:: Prompt ::
Among the lines of the material, copy those that hold the string "repainted".

:: Material for this exercise ::
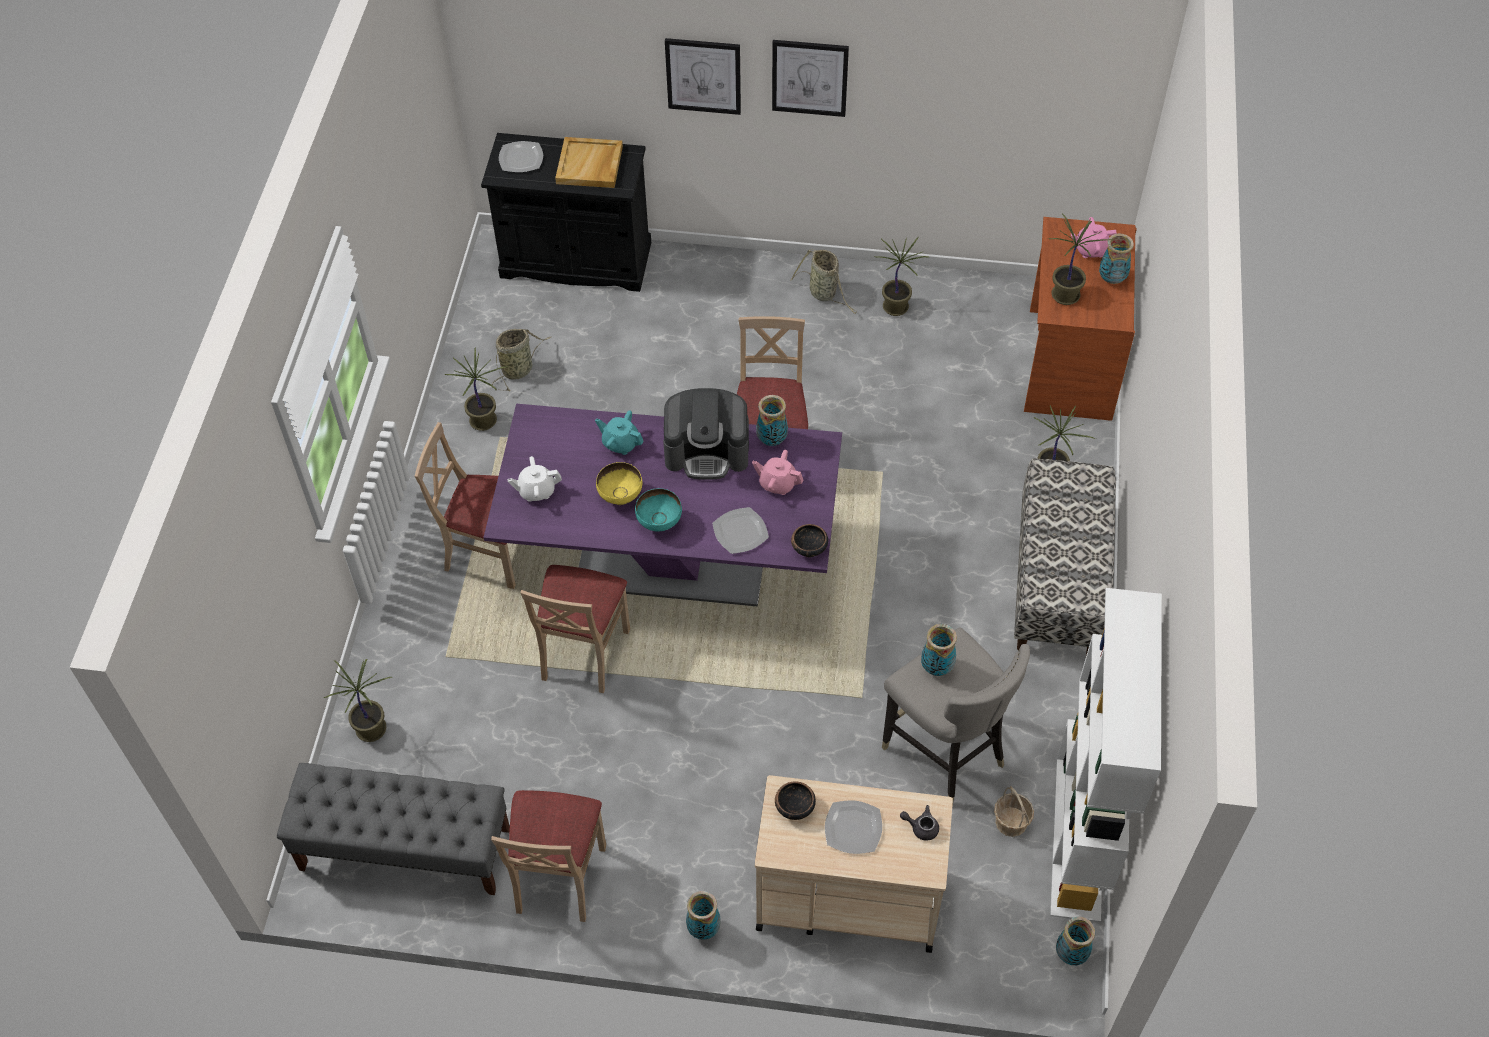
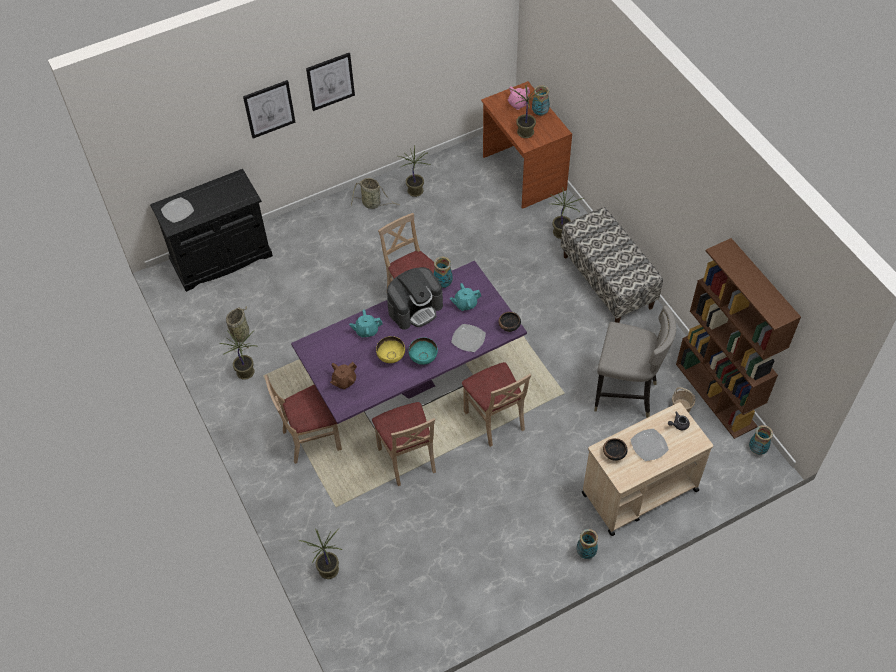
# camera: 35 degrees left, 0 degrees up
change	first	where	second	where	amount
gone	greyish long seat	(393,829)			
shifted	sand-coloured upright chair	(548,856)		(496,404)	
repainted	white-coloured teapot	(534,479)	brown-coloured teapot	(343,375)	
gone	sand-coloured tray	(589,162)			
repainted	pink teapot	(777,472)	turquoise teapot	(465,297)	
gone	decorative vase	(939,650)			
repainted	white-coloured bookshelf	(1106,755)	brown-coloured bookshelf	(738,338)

:: Answer area ::
repainted	white-coloured teapot	(534,479)	brown-coloured teapot	(343,375)	
repainted	pink teapot	(777,472)	turquoise teapot	(465,297)	
repainted	white-coloured bookshelf	(1106,755)	brown-coloured bookshelf	(738,338)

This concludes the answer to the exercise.